- Original title: വെള്ളപ്പൊക്കത്തിൽ
- Language: Malayalam

Publication
- Published in: Puthumalar
- Publication type: Anthology
- Publisher: Bharath Vilasom, Trivandrum
- Publication date: 1935

= Vellapokkathil =

"Vellapokkathil" (വെള്ളപ്പൊക്കത്തിൽ, In the Flood) is a short story written by Thakazhi Sivasankara Pillai. The story was published in 1935 and is based on the author's childhood experience during the Great Flood of 1924 in Kerala. Widely considered one of Thakazhi's best stories, it follows the plight of a man named Chennan and his family, as they are trapped in their home during a severe flood. They are eventually rescued by a passing boat, but their dog is left behind and is forced to survive on its own.

==Plot==
Set in Kuttanad against the backdrop of the Great flood of 1928, the story begins with a description of a temple submerged in water up to the neck of its deity. The floodwaters have also forced many people to seek refuge in the uppermost storey of the temple. Chennan, a pariah who does not own a boat, has built an elevated platform out of coconut twigs inside his hut to protect his pregnant wife, four children, cat, and dog from the rising waters. Chennan fears that if they leave the hut, they will not survive the flood.

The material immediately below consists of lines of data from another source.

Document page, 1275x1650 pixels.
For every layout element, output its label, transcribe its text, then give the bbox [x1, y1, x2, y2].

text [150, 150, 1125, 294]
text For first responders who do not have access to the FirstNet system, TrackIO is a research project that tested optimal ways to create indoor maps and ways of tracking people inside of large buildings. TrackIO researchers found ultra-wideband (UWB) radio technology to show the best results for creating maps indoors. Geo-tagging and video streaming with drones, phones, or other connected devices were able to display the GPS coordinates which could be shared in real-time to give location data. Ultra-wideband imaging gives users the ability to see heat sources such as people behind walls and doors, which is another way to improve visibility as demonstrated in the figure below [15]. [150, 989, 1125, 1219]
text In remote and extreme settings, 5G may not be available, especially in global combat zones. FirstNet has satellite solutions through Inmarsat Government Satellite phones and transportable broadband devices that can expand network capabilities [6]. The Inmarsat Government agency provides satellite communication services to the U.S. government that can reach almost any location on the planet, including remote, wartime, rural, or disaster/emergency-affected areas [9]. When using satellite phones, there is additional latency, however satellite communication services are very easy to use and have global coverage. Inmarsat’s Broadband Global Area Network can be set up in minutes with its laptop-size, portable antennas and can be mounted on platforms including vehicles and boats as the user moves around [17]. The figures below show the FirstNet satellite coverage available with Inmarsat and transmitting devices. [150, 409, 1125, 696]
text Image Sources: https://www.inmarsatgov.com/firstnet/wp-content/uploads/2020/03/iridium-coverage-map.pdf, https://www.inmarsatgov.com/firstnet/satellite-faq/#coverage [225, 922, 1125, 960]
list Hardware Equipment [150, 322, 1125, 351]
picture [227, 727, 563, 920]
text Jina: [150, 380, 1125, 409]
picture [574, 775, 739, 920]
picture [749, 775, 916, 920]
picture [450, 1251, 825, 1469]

After three days of heavy rainfall, Chennan spots a big boat moving north and yells for help. The men in the boat hear him and row towards the hut. Chennan helps his family into the boat. However, only when the boat was gaining speed and was far away from the hut, they realised that the dog was still on the roof. The dog becomes distressed when it realises its family has left without it and begins howling piteously.

The rest of the story follows the dog's struggles to survive alone on the roof of the hut. The floodwaters recede eventually, and Chennan comes in search of the dog. He finds the corpse of a dog under a coconut tree, but he is unsure if it was his dog.

==Publication==
The story was included in the short story collection Puthumalar (New Flower, 1935), published by Bharath Vilasom, Trivandrum. It was Thakazhi's first published collection of short stories.

==Adaptations==
Jayaraj adapted the story into a 25-minute long short film titled Vellapokkathil (In Deluge, 2007). The film received the National Film Award for Best Non-Feature Film Direction at the 2007 National Film Awards. An installation based on the story was displayed at the Kochi-Muziris Biennale, in 2017.

==English translations==
- "In The Floods". In Wind Flowers: Classic Malayalam Short Stories. Translated by V. Abdulla and R. E. Asher.
- "The Flood". In A Clutch of Indian Masterpieces: Extraordinary Short Stories from the 19th Century to the Present. Translated by O. V. Usha.